[Dataset excerpts]
──────────────────────────────

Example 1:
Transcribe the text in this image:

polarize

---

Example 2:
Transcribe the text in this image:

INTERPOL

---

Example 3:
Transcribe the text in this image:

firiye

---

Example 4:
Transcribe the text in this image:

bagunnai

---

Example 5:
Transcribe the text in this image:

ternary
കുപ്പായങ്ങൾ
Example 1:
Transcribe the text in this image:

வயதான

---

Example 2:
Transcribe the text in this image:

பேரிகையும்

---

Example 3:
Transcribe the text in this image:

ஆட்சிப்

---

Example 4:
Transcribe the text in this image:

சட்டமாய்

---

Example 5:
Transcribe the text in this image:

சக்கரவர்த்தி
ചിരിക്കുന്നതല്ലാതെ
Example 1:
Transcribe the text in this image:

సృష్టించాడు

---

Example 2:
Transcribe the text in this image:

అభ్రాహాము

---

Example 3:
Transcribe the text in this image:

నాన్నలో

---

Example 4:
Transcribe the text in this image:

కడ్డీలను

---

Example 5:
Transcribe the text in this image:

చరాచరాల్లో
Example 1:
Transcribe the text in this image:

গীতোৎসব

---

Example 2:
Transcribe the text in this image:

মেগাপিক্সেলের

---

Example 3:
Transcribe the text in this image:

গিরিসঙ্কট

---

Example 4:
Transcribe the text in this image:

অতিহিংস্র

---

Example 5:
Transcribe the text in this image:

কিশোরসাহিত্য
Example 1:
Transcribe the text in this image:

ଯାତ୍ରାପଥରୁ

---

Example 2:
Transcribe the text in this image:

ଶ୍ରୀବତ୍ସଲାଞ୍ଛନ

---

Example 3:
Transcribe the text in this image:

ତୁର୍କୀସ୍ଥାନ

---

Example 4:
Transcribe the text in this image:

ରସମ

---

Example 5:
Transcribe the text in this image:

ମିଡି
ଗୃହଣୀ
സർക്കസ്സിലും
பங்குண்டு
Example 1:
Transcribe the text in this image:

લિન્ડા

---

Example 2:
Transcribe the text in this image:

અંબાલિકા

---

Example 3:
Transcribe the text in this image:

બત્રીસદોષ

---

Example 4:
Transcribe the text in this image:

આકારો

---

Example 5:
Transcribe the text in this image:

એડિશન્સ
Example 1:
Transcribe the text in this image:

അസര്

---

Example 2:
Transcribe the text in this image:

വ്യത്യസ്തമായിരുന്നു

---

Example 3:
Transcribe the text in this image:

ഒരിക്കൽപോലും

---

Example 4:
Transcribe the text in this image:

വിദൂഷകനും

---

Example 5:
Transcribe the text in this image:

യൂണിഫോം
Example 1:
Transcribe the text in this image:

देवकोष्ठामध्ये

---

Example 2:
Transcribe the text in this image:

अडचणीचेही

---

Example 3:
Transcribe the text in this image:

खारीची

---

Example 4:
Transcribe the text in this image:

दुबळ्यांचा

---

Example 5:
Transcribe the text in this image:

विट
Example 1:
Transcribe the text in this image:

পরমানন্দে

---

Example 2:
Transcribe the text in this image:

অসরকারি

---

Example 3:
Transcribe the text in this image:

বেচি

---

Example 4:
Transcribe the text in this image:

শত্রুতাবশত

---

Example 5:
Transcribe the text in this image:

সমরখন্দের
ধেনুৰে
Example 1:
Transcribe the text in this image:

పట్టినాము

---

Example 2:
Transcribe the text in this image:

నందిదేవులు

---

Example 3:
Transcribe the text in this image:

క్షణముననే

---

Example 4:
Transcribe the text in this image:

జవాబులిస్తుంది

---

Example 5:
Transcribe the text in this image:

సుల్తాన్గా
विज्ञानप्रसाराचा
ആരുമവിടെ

──────────────────────────────

» How to complete this task: Output every record exactly as written, with nothing dropped.

» Answer to this problem:
Example 1:
Transcribe the text in this image:

polarize

---

Example 2:
Transcribe the text in this image:

INTERPOL

---

Example 3:
Transcribe the text in this image:

firiye

---

Example 4:
Transcribe the text in this image:

bagunnai

---

Example 5:
Transcribe the text in this image:

ternary
കുപ്പായങ്ങൾ
Example 1:
Transcribe the text in this image:

வயதான

---

Example 2:
Transcribe the text in this image:

பேரிகையும்

---

Example 3:
Transcribe the text in this image:

ஆட்சிப்

---

Example 4:
Transcribe the text in this image:

சட்டமாய்

---

Example 5:
Transcribe the text in this image:

சக்கரவர்த்தி
ചിരിക്കുന്നതല്ലാതെ
Example 1:
Transcribe the text in this image:

సృష్టించాడు

---

Example 2:
Transcribe the text in this image:

అభ్రాహాము

---

Example 3:
Transcribe the text in this image:

నాన్నలో

---

Example 4:
Transcribe the text in this image:

కడ్డీలను

---

Example 5:
Transcribe the text in this image:

చరాచరాల్లో
Example 1:
Transcribe the text in this image:

গীতোৎসব

---

Example 2:
Transcribe the text in this image:

মেগাপিক্সেলের

---

Example 3:
Transcribe the text in this image:

গিরিসঙ্কট

---

Example 4:
Transcribe the text in this image:

অতিহিংস্র

---

Example 5:
Transcribe the text in this image:

কিশোরসাহিত্য
Example 1:
Transcribe the text in this image:

ଯାତ୍ରାପଥରୁ

---

Example 2:
Transcribe the text in this image:

ଶ୍ରୀବତ୍ସଲାଞ୍ଛନ

---

Example 3:
Transcribe the text in this image:

ତୁର୍କୀସ୍ଥାନ

---

Example 4:
Transcribe the text in this image:

ରସମ

---

Example 5:
Transcribe the text in this image:

ମିଡି
ଗୃହଣୀ
സർക്കസ്സിലും
பங்குண்டு
Example 1:
Transcribe the text in this image:

લિન્ડા

---

Example 2:
Transcribe the text in this image:

અંબાલિકા

---

Example 3:
Transcribe the text in this image:

બત્રીસદોષ

---

Example 4:
Transcribe the text in this image:

આકારો

---

Example 5:
Transcribe the text in this image:

એડિશન્સ
Example 1:
Transcribe the text in this image:

അസര്

---

Example 2:
Transcribe the text in this image:

വ്യത്യസ്തമായിരുന്നു

---

Example 3:
Transcribe the text in this image:

ഒരിക്കൽപോലും

---

Example 4:
Transcribe the text in this image:

വിദൂഷകനും

---

Example 5:
Transcribe the text in this image:

യൂണിഫോം
Example 1:
Transcribe the text in this image:

देवकोष्ठामध्ये

---

Example 2:
Transcribe the text in this image:

अडचणीचेही

---

Example 3:
Transcribe the text in this image:

खारीची

---

Example 4:
Transcribe the text in this image:

दुबळ्यांचा

---

Example 5:
Transcribe the text in this image:

विट
Example 1:
Transcribe the text in this image:

পরমানন্দে

---

Example 2:
Transcribe the text in this image:

অসরকারি

---

Example 3:
Transcribe the text in this image:

বেচি

---

Example 4:
Transcribe the text in this image:

শত্রুতাবশত

---

Example 5:
Transcribe the text in this image:

সমরখন্দের
ধেনুৰে
Example 1:
Transcribe the text in this image:

పట్టినాము

---

Example 2:
Transcribe the text in this image:

నందిదేవులు

---

Example 3:
Transcribe the text in this image:

క్షణముననే

---

Example 4:
Transcribe the text in this image:

జవాబులిస్తుంది

---

Example 5:
Transcribe the text in this image:

సుల్తాన్గా
विज्ञानप्रसाराचा
ആരുമവിടെ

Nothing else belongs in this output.